Avec Mon Crime, Francois Ozon signe une comédie policière féministe au ton léger, comique et théâtral
C’est quoi Mon Crime ? Dans les années 30 à Paris, Madeleine Verdier, jeune et jolie actrice sans le sou et sans talent, est accusée du meurtre d’un célèbre producteur. Aidée de sa meilleure amie Pauline, jeune avocate au chômage, elle est acquittée pour légitime défense. Commence alors une nouvelle vie, faite de gloire et de succès, jusqu’à ce que la vérité éclate au grand jour… Le film qui sortira en France dans les salles de cinéma le 8 mars prochain – la date de la journée des droits de femmes – se veut féministe et puissant.
L’essentiel
Ce film est adapté de la pièce de théâtre de Georges Berr et Louis Verneuil, elle fut d’ailleurs un véritable succès en 1934. D’après le communiqué de presse, le réalisateur Francois Ozon cherchait à réaliser un film sur « un faux » ou « une fausse coupable ». Cette pièce était donc la parfaite occasion pour traiter ce thème. Il n’a pas hésité à assigner les rôles principaux à deux jeunes espoirs du cinéma français, Nadia Tereszkiewicz (Les Amandiers) et sa compère, Rebecca Marder (Simone, le voyage du siècle). Ces deux jeunes actrices sont par ailleurs accompagnés par des acteurs et actrices renommés et habitués des films de Ozon, comme André Dussolier, Fabrice Luchini ou encore Isabelle Huppert. Dans le communiqué de presse, le réalisateur a exprimé son désir de se saisir de thèmes contemporains, les rapports de pouvoir homme-femme, la condition de la femme, qui font fortement écho à #Metoo, dans le contexte des années 1930. Le film adopte un ton léger, loufoque et rafraichissant tout en assumant totalement son aspect théâtral.
On aime
Ce nouveau film de Ozon est très bien orchestré et manifeste une vraie liberté créative. De l’écriture des dialogues au vocabulaire mesuré, avec comiques de mots, répliques loufoques, en passant par des coups de théâtre, rebondissements inattendus, situations incongrues, il s’inscrit dans un décor théâtral assumé du Paris des années folles. La musique de Philippe Rombi est riche et variée, tantôt jazzy, sinon lyrique et on distingue même par moment des sonorités de film noir, elle berce le film et accroche le spectateur aux moments clefs. Le coup de force du film est d’avoir su transposer des références contemporaines, des sujets d’actualité à une époque où la condition de la femme n’était que très peu ou pas questionnée. Cette nouvelle approche donne au film quelque chose de novateur, de rafraîchissant, il ne tombe jamais dans la caricature du film engagé. À aucun moment Ozon ne sacrifie le film artistique au film politique, bien au contraire.

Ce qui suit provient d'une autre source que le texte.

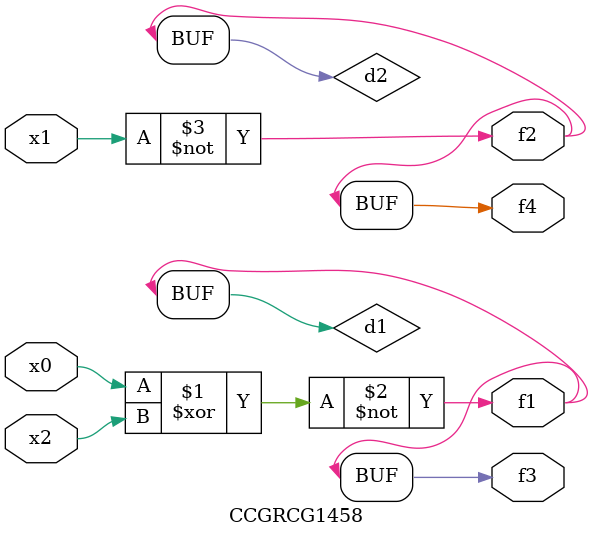
<source format=v>
module CCGRCG1458(
	input x0, x1, x2,
	output f1, f2, f3, f4
);

	wire d1, d2, d3;

	xnor (d1, x0, x2);
	nand (d2, x1);
	nor (d3, x1, x2);
	assign f1 = d1;
	assign f2 = d2;
	assign f3 = d1;
	assign f4 = d2;
endmodule

</source>
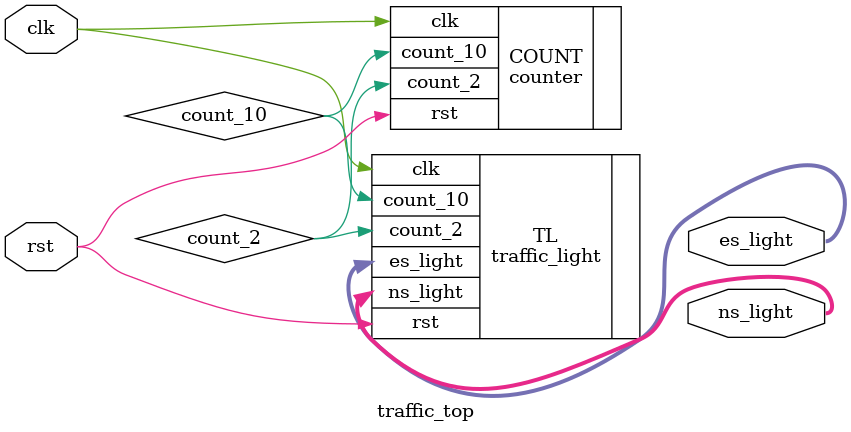
<source format=v>
module traffic_top (
    input wire clk, 
    input wire rst, 

    output [1:0] es_light,
    output [1:0] ns_light
); 

    traffic_light TL( 
        .clk(clk), 
        .rst(rst), 
        .count_10(count_10), 
        .count_2(count_2),

        .es_light(es_light),
        .ns_light(ns_light)
    ); 

    counter COUNT(
        .clk(clk), 
        .rst(rst), 
        .count_10(count_10), 
        .count_2(count_2)
    );


endmodule
</source>
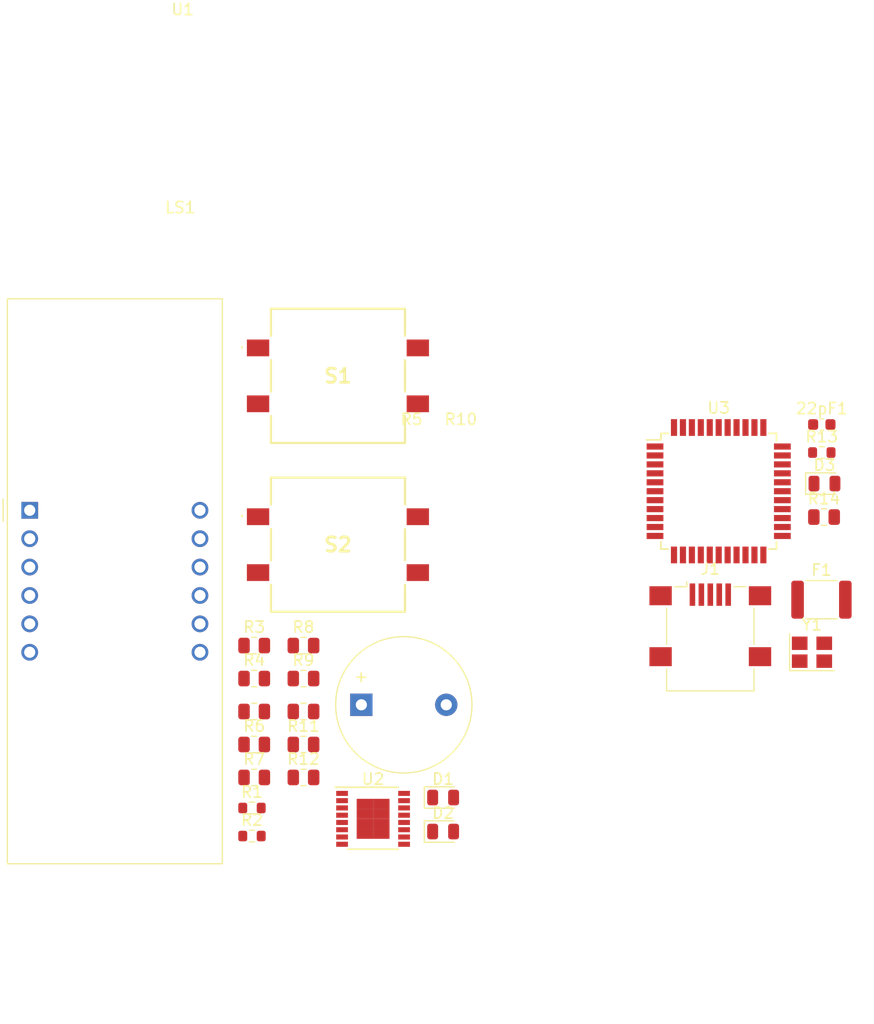
<source format=kicad_pcb>
(kicad_pcb (version 20221018) (generator pcbnew)

  (general
    (thickness 1.6)
  )

  (paper "A4")
  (layers
    (0 "F.Cu" signal)
    (31 "B.Cu" signal)
    (32 "B.Adhes" user "B.Adhesive")
    (33 "F.Adhes" user "F.Adhesive")
    (34 "B.Paste" user)
    (35 "F.Paste" user)
    (36 "B.SilkS" user "B.Silkscreen")
    (37 "F.SilkS" user "F.Silkscreen")
    (38 "B.Mask" user)
    (39 "F.Mask" user)
    (40 "Dwgs.User" user "User.Drawings")
    (41 "Cmts.User" user "User.Comments")
    (42 "Eco1.User" user "User.Eco1")
    (43 "Eco2.User" user "User.Eco2")
    (44 "Edge.Cuts" user)
    (45 "Margin" user)
    (46 "B.CrtYd" user "B.Courtyard")
    (47 "F.CrtYd" user "F.Courtyard")
    (48 "B.Fab" user)
    (49 "F.Fab" user)
    (50 "User.1" user)
    (51 "User.2" user)
    (52 "User.3" user)
    (53 "User.4" user)
    (54 "User.5" user)
    (55 "User.6" user)
    (56 "User.7" user)
    (57 "User.8" user)
    (58 "User.9" user)
  )

  (setup
    (pad_to_mask_clearance 0)
    (pcbplotparams
      (layerselection 0x00010fc_ffffffff)
      (plot_on_all_layers_selection 0x0000000_00000000)
      (disableapertmacros false)
      (usegerberextensions false)
      (usegerberattributes true)
      (usegerberadvancedattributes true)
      (creategerberjobfile true)
      (dashed_line_dash_ratio 12.000000)
      (dashed_line_gap_ratio 3.000000)
      (svgprecision 4)
      (plotframeref false)
      (viasonmask false)
      (mode 1)
      (useauxorigin false)
      (hpglpennumber 1)
      (hpglpenspeed 20)
      (hpglpendiameter 15.000000)
      (dxfpolygonmode true)
      (dxfimperialunits true)
      (dxfusepcbnewfont true)
      (psnegative false)
      (psa4output false)
      (plotreference true)
      (plotvalue true)
      (plotinvisibletext false)
      (sketchpadsonfab false)
      (subtractmaskfromsilk false)
      (outputformat 1)
      (mirror false)
      (drillshape 1)
      (scaleselection 1)
      (outputdirectory "")
    )
  )

  (net 0 "")
  (net 1 "GND")
  (net 2 "Net-(D1-A)")
  (net 3 "Net-(D2-A)")
  (net 4 "Buzzer")
  (net 5 "Button_1")
  (net 6 "Button_2")
  (net 7 "RED_LED")
  (net 8 "GREEN_LED")
  (net 9 "a")
  (net 10 "Net-(U1-a)")
  (net 11 "b")
  (net 12 "Net-(U1-b)")
  (net 13 "c")
  (net 14 "Net-(U1-c)")
  (net 15 "d")
  (net 16 "Net-(U1-d)")
  (net 17 "e")
  (net 18 "Net-(U1-e)")
  (net 19 "f")
  (net 20 "Net-(U1-f)")
  (net 21 "g")
  (net 22 "Net-(U1-g)")
  (net 23 "dp")
  (net 24 "Net-(U1-DPX)")
  (net 25 "unconnected-(S1-NO_1-PadA1)")
  (net 26 "unconnected-(S1-NO_2-PadB1)")
  (net 27 "+5V")
  (net 28 "Dig4")
  (net 29 "Dig3")
  (net 30 "Dig2")
  (net 31 "Dig1")
  (net 32 "unconnected-(U2-QH'-Pad9)")
  (net 33 "SH_CP")
  (net 34 "ST_CP")
  (net 35 "DS")
  (net 36 "unconnected-(S2-NO_1-PadA1)")
  (net 37 "unconnected-(S2-NO_2-PadB1)")
  (net 38 "XTAL1")
  (net 39 "Net-(D3-A)")
  (net 40 "Net-(J1-VBUS)")
  (net 41 "unconnected-(J1-D--Pad2)")
  (net 42 "unconnected-(J1-D+-Pad3)")
  (net 43 "unconnected-(J1-ID-Pad4)")
  (net 44 "unconnected-(J1-Shield-Pad6)")
  (net 45 "Reset")
  (net 46 "unconnected-(U3-PE6-Pad1)")
  (net 47 "unconnected-(U3-D--Pad3)")
  (net 48 "unconnected-(U3-D+-Pad4)")
  (net 49 "unconnected-(U3-UCAP-Pad6)")
  (net 50 "unconnected-(U3-VBUS-Pad7)")
  (net 51 "unconnected-(U3-PB0-Pad8)")
  (net 52 "unconnected-(U3-PB1-Pad9)")
  (net 53 "unconnected-(U3-PB2-Pad10)")
  (net 54 "unconnected-(U3-PB3-Pad11)")
  (net 55 "unconnected-(U3-PB7-Pad12)")
  (net 56 "unconnected-(U3-XTAL2-Pad16)")
  (net 57 "unconnected-(U3-XTAL1-Pad17)")
  (net 58 "unconnected-(U3-PD0-Pad18)")
  (net 59 "unconnected-(U3-PD1-Pad19)")
  (net 60 "unconnected-(U3-PD2-Pad20)")
  (net 61 "unconnected-(U3-PD3-Pad21)")
  (net 62 "unconnected-(U3-PD5-Pad22)")
  (net 63 "unconnected-(U3-PD4-Pad25)")
  (net 64 "unconnected-(U3-PD6-Pad26)")
  (net 65 "unconnected-(U3-PD7-Pad27)")
  (net 66 "unconnected-(U3-PB4-Pad28)")
  (net 67 "unconnected-(U3-PB5-Pad29)")
  (net 68 "unconnected-(U3-PB6-Pad30)")
  (net 69 "unconnected-(U3-PC6-Pad31)")
  (net 70 "unconnected-(U3-PC7-Pad32)")
  (net 71 "unconnected-(U3-~{HWB}{slash}PE2-Pad33)")
  (net 72 "unconnected-(U3-PF7-Pad36)")
  (net 73 "unconnected-(U3-PF6-Pad37)")
  (net 74 "unconnected-(U3-PF5-Pad38)")
  (net 75 "unconnected-(U3-PF4-Pad39)")
  (net 76 "unconnected-(U3-PF1-Pad40)")
  (net 77 "unconnected-(U3-PF0-Pad41)")
  (net 78 "unconnected-(U3-AREF-Pad42)")
  (net 79 "unconnected-(Y1-Pad1)")
  (net 80 "unconnected-(Y1-Pad2)")

  (footprint "Resistor_SMD:R_0805_2012Metric" (layer "F.Cu") (at 55.655 81.525))

  (footprint "LED_SMD:LED_0805_2012Metric" (layer "F.Cu") (at 106.7 55.235))

  (footprint "Capacitor_SMD:C_0603_1608Metric" (layer "F.Cu") (at 106.46 49.95))

  (footprint "Resistor_SMD:R_0805_2012Metric" (layer "F.Cu") (at 60.065 72.675))

  (footprint "Display_7Segment:CA56-12EWA" (layer "F.Cu") (at 35.56 57.625))

  (footprint "Resistor_SMD:R_0603_1608Metric" (layer "F.Cu") (at 55.455 84.255))

  (footprint "LED_SMD:LED_0805_2012Metric" (layer "F.Cu") (at 72.565 86.36))

  (footprint "Connector_USB:USB_Mini-B_Lumberg_2486_01_Horizontal" (layer "F.Cu") (at 96.48 67.87))

  (footprint "Package_SO:TSSOP-16-1EP_4.4x5mm_P0.65mm" (layer "F.Cu") (at 66.295 85.225))

  (footprint "Resistor_SMD:R_0805_2012Metric" (layer "F.Cu") (at 55.655 75.625))

  (footprint "Resistor_SMD:R_0805_2012Metric" (layer "F.Cu") (at 106.66 58.23))

  (footprint "PTS125_SMD_Button:PTS125_SMD_Button" (layer "F.Cu") (at 63.15 60.7))

  (footprint "Resistor_SMD:R_0805_2012Metric" (layer "F.Cu") (at 60.065 75.625))

  (footprint "Buzzer_Beeper:Buzzer_12x9.5RM7.6" (layer "F.Cu") (at 65.245 75.025))

  (footprint "Resistor_SMD:R_0805_2012Metric" (layer "F.Cu") (at 60.065 69.725))

  (footprint "PTS125_SMD_Button:PTS125_SMD_Button" (layer "F.Cu") (at 63.15 45.6))

  (footprint "Resistor_SMD:R_0805_2012Metric" (layer "F.Cu") (at 60.065 78.575))

  (footprint "Resistor_SMD:R_0805_2012Metric" (layer "F.Cu") (at 55.655 69.725))

  (footprint "Resistor_SMD:R_0805_2012Metric" (layer "F.Cu") (at 55.655 72.675))

  (footprint "Fuse:Fuse_1812_4532Metric" (layer "F.Cu") (at 106.43 65.62))

  (footprint "Crystal:Crystal_SMD_Abracon_ABM8AIG-4Pin_3.2x2.5mm" (layer "F.Cu") (at 105.58 70.32))

  (footprint "Resistor_SMD:R_0805_2012Metric" (layer "F.Cu") (at 60.065 81.525))

  (footprint "Resistor_SMD:R_0603_1608Metric" (layer "F.Cu") (at 55.455 86.765))

  (footprint "Package_QFP:TQFP-44_10x10mm_P0.8mm" (layer "F.Cu") (at 97.23 55.92))

  (footprint "Resistor_SMD:R_0805_2012Metric" (layer "F.Cu") (at 55.655 78.575))

  (footprint "LED_SMD:LED_0805_2012Metric" (layer "F.Cu") (at 72.565 83.32))

  (footprint "Resistor_SMD:R_0603_1608Metric" (layer "F.Cu") (at 106.46 52.46))

)

</source>
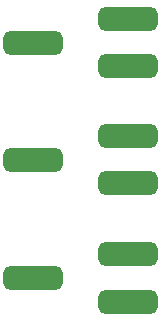
<source format=gbr>
%TF.GenerationSoftware,KiCad,Pcbnew,8.0.0*%
%TF.CreationDate,2024-05-26T00:16:25+03:00*%
%TF.ProjectId,pulsejen,70756c73-656a-4656-9e2e-6b696361645f,rev?*%
%TF.SameCoordinates,Original*%
%TF.FileFunction,Paste,Bot*%
%TF.FilePolarity,Positive*%
%FSLAX46Y46*%
G04 Gerber Fmt 4.6, Leading zero omitted, Abs format (unit mm)*
G04 Created by KiCad (PCBNEW 8.0.0) date 2024-05-26 00:16:25*
%MOMM*%
%LPD*%
G01*
G04 APERTURE LIST*
G04 Aperture macros list*
%AMRoundRect*
0 Rectangle with rounded corners*
0 $1 Rounding radius*
0 $2 $3 $4 $5 $6 $7 $8 $9 X,Y pos of 4 corners*
0 Add a 4 corners polygon primitive as box body*
4,1,4,$2,$3,$4,$5,$6,$7,$8,$9,$2,$3,0*
0 Add four circle primitives for the rounded corners*
1,1,$1+$1,$2,$3*
1,1,$1+$1,$4,$5*
1,1,$1+$1,$6,$7*
1,1,$1+$1,$8,$9*
0 Add four rect primitives between the rounded corners*
20,1,$1+$1,$2,$3,$4,$5,0*
20,1,$1+$1,$4,$5,$6,$7,0*
20,1,$1+$1,$6,$7,$8,$9,0*
20,1,$1+$1,$8,$9,$2,$3,0*%
G04 Aperture macros list end*
%ADD10RoundRect,0.500000X-2.000000X-0.500000X2.000000X-0.500000X2.000000X0.500000X-2.000000X0.500000X0*%
G04 APERTURE END LIST*
D10*
%TO.C,RV1*%
X144000000Y-103000000D03*
X136000000Y-105000000D03*
X144000000Y-107000000D03*
%TD*%
%TO.C,RV2*%
X144000000Y-93000000D03*
X136000000Y-95000000D03*
X144000000Y-97000000D03*
%TD*%
%TO.C,RV3*%
X144000000Y-87100000D03*
X136000000Y-85100000D03*
X144000000Y-83100000D03*
%TD*%
M02*

</source>
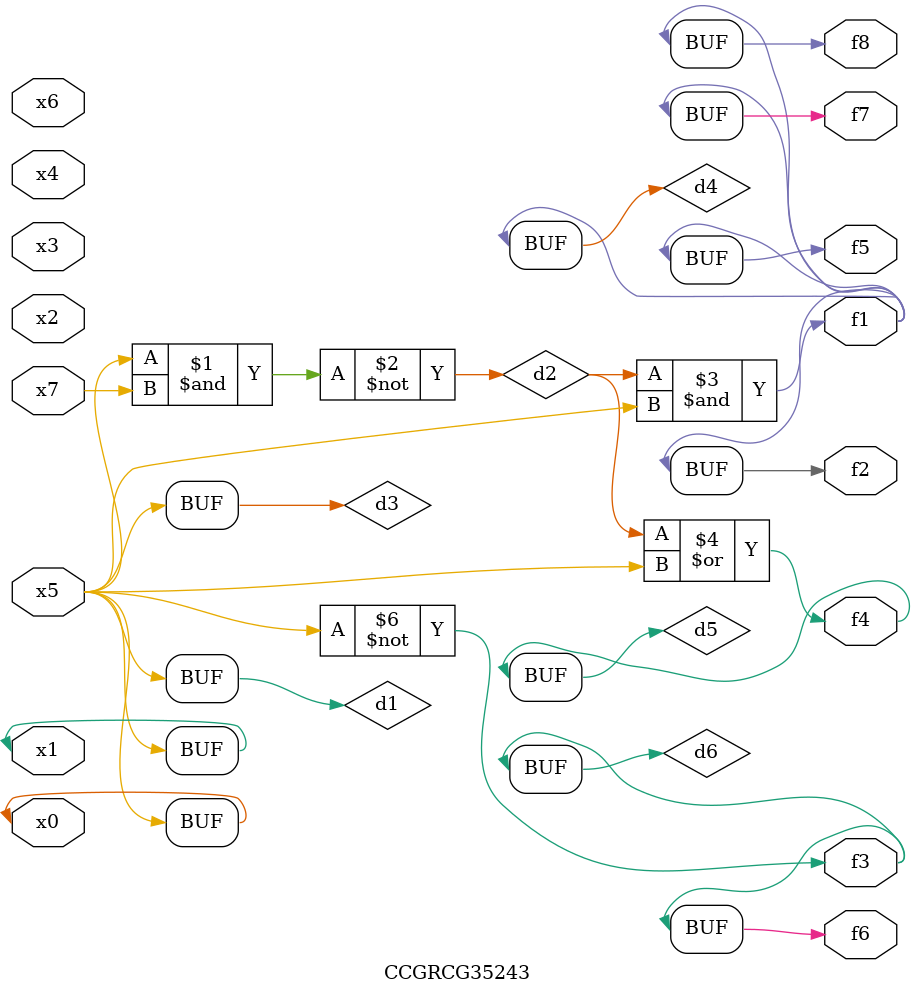
<source format=v>
module CCGRCG35243(
	input x0, x1, x2, x3, x4, x5, x6, x7,
	output f1, f2, f3, f4, f5, f6, f7, f8
);

	wire d1, d2, d3, d4, d5, d6;

	buf (d1, x0, x5);
	nand (d2, x5, x7);
	buf (d3, x0, x1);
	and (d4, d2, d3);
	or (d5, d2, d3);
	nor (d6, d1, d3);
	assign f1 = d4;
	assign f2 = d4;
	assign f3 = d6;
	assign f4 = d5;
	assign f5 = d4;
	assign f6 = d6;
	assign f7 = d4;
	assign f8 = d4;
endmodule

</source>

Tous les acteurs sont assez convaincants, point d’honneur pour Fabrice Luchini et Dany Boon qui sont, chacun à leur façon, très cocasses. Cependant Nadia Tereszkiewicz n’est pas bouleversante même si son duo avec Rebecca Marder fonctionne bien. L’exploit d’imaginer et de réinventer des situations, des scénarii, en permanence, dans le cadre de l’enquête menée par Luchini, donne au film une fraiche spontanéité qui garde le spectateur en haleine. On ne cesse de virevolter tout au long du film, et malgré les impostures des deux personnages féminins, on reste tout de même de leur côté car elles utilisent toutes les armes qu’elles ont en main, à l’époque, pour défendre une cause : la cause des femmes. La réplique de André Dussolier endossant le rôle de chef d’entreprise cupide : « Je me demande si j’ai pas soudain perdu la notion du bien et du mal », résume le ressenti du spectateur. Qu’importe les moyens, la cause que défendent ce duo endiablé est noble et belle.
On aime moins
Le bémol du film pourrait résider dans le jeu de l’actrice principale qui est juste mais ne bouleverse jamais. Bien que son personnage tantôt suicidaire, lunatique et imprévisible ne doit pas être si simple à interpréter, on ne ressent pas une émotion folle. L’autre aspect négatif sur lequel on pourrait mettre l’accent est cet effet de « trop plein », qui fait l’effet d’une fanfare par moment. Cependant c’est tout à fait justifié car le film s’inscrit et s’assume comme comédie théâtrale, digne de scènes rocambolesques et autres deus ex machina propres au genre. On pourrait penser que l’histoire part dans tous les sens, mais non, finalement le film est si bien écrit que le spectateur comprend aisément le film et reste suspendu à la trame. En fin de compte, on pourrait dire que Francois Ozon a réalisé un film bien enlevé, sans pour autant être un chef d’oeuvre. Il accomplit tout de même l’exploit de parler de la liberté et la condition des femmes d’une façon tout à fait novatrice, légère et créative.